Faltavam 10 minutos para o mercado fechar quando chamaram Mikael pelo rádio. “Mika, um piá tentou se matar aqui perto da padaria. Ouviu? Vem correndo”. “Que merda”, ele pensou sem entender o contexto do que acontecia do outro lado da linha, e já abandonando a ideia de comprar cinco ou seis latas de Bohemia, em promoção na ocasião, para beber enquanto andava para casa. “Mas talvez seja essa a hora”, flagrou-se pensando, entre outros devaneios sobre a natureza das ideias e sobre o fato de que o que tem que acontecer acontece ao seu tempo, independente das vontades humanas, que não são apenas limitadas, mas também quase sempre pobres em perspectiva. Quem era ele para questionar os desígnios deste tecido que nos rege a todos?
As duplas de funcionários dos caixas 25 e 26, ambas novas no mercado, ainda não conheciam o Mika, e nem ele sabia seus nomes, mas todos notaram a pressa e a expressão grave do senhor, que se dirigia muito rápido para algum lugar longe da seção de bebidas, onde ele era mais normalmente requisitado. Parecia que ele flutuava um pouco, e não piscou quando passou por ali. Como é nas incertezas que nascem os boatos, quando não na pura má intenção, ouviu-se uma semana de burburinho entre os caixas 20 e 32 sobre essa correria, mas ninguém teve coragem de perguntar diretamente o que havia acontecido. Alguns dos contratados da loja, sobretudo os mais dados a crendices, pediram demissão depois deste episódio.
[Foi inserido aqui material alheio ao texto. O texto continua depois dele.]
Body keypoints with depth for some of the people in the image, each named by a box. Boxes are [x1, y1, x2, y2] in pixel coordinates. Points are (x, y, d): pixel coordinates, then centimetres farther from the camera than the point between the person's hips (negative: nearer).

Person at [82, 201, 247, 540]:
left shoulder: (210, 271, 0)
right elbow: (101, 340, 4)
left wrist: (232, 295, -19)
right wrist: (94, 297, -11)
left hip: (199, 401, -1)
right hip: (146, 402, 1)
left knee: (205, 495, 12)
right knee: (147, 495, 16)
Mikael chegou na padaria e deparou-se com um péssimo cenário. De antemão, sacou o telefone e discou o número da emergência, enquanto alguns funcionários trêmulos silenciavam diante de um menino de 20 anos com o pulso esquerdo cortado, e uma faca Tramontina enorme, dessas caras, de churrasco, com seu sangue logo à sua frente. Aquela dor gerou uma barreira até que transponível, mas não desafiada pelos ali presentes. O velho segurança solicitou a presença de uma ambulância o mais rápido possível ali, no endereço tal, dando a dica fria de que “é melhor vir pela linha do biarticulado, porque hoje teve jogo, então a João Gualberto deve tar um inferno”, e sendo agradecido por isso pela menina do outro lado.
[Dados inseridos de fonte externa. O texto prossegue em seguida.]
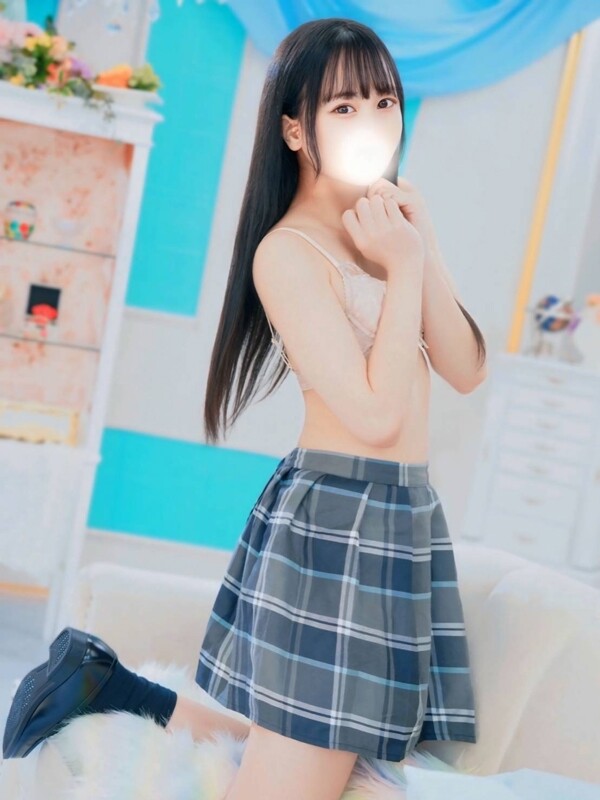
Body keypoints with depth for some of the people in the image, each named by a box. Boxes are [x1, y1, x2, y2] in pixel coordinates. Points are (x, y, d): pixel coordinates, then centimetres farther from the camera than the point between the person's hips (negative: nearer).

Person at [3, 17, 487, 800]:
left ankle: (107, 684, 20)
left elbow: (467, 371, 4)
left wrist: (423, 254, -8)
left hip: (407, 518, 8)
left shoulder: (399, 216, 10)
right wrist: (404, 266, -13)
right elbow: (376, 414, -20)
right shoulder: (287, 252, -14)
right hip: (334, 521, -8)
Mika aproximou-se do rapaz, que neste momento começou a chorar, e perguntou por que ele tinha feito aquilo, sendo tão novo e com tanta coisa para aproveitar. Não ouviu resposta, o que já imaginava, e pisou na faca usada para a autoimposição daquela violência, puxando-a para perto de si, longe dos olhares perdidos daquele alguém que sofria tanto. Com uns panos de prato, montou um torniquete nos braços do potencial suicida, e disse “você quebrou minha noite, piá. Mas vai ficar tudo bem. Calma agora, que você vai ficar legal. Não aqui, mas você vai”. Então pediu espaço para todos os outros. Disse que ia olhar o menino e conversar com ele enquanto a ambulância não chegava, mas que ia precisar ser alertado quando isso se desse, de forma que pediu para todo mundo correr lá para frente, que os médicos já deviam estar chegando naquela altura. O nervosismo quebra nossos mecanismos normais de raciocínio, e sendo assim ninguém questionou a orientação do senhor, e de fato todos correram para as portas do mercado, que começavam a ser fechadas. Mika então entoou algumas palavras em uma língua estranha e o corte no pulso do jovem se fechou. O velho disse “piá, daqui pra frente fodeu. Tudo vai mudar. Entendeu?”, e novamente não ouviu sequer um sussurro, mas pegou no braço bom do moleque, perguntou o nome dele, guardou na memória e disse “Então segura meu braço e não larga”. Sumiram imediatamente, mas ninguém acredita quando eu digo. Não que este seja um problema meu, claro. As câmeras desligadas da segurança também não me ajudariam a comprovar meu relato, mas minha missão aqui nunca foi a de ser acreditado, e sim de apenas continuar humildemente fazendo o que tenho que fazer.